= James Trane =

Norwegian-American businessman

James Alex Trane (April 29, 1857 – January 24, 1936) was a Norwegian-American inventor and industrialist. He was the co-founder of Trane.

==Biography==
James Alex Trane was born as Jens Alexander Martin Trane in Målselv, Norway. He was an immigrant to the United States who settled in La Crosse, Wisconsin in 1864, finding work as a steamfitter and plumber. In 1885, he opened his own plumbing shop.

Besides being a steamfitter and a plumber, James Trane was also an inventor. He designed a new type of low-pressure steam heating system, Trane vapor heating. Reuben Trane, James' son, earned a Mechanical Engineering degree (B.S. 1910) at the University of Wisconsin–Madison and joined his father's plumbing firm.

In 1913, James and Reuben incorporated The Trane Company. By 1916, the Tranes were no longer in the plumbing business, but rather were focusing their attention on manufacturing heating products.

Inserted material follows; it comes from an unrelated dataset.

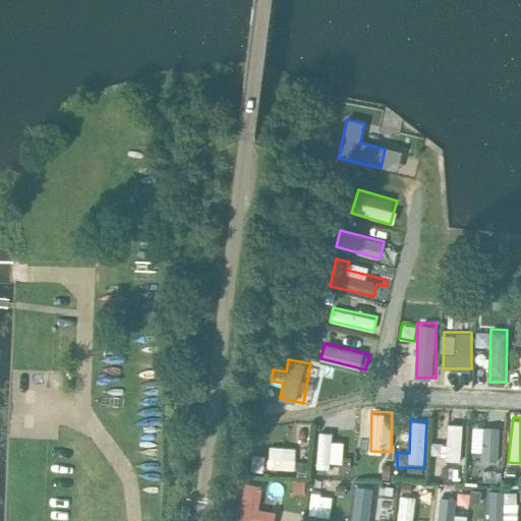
[(462,478),(463,422),(446,422),(446,478),(462,478)]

In 1925, Reuben Trane invented a new type of heat transfer device known as the convector radiator. It consisted of a new style of heat exchanger in a sheet metal cabinet—a highly efficient, lightweight replacement for the bulky, slow-responding castiron radiator. In 1931, The Trane Company developed its first air conditioning unit, the Trane unit cooler, and in 1938 its first centrifugal refrigeration machine, the Turbovac.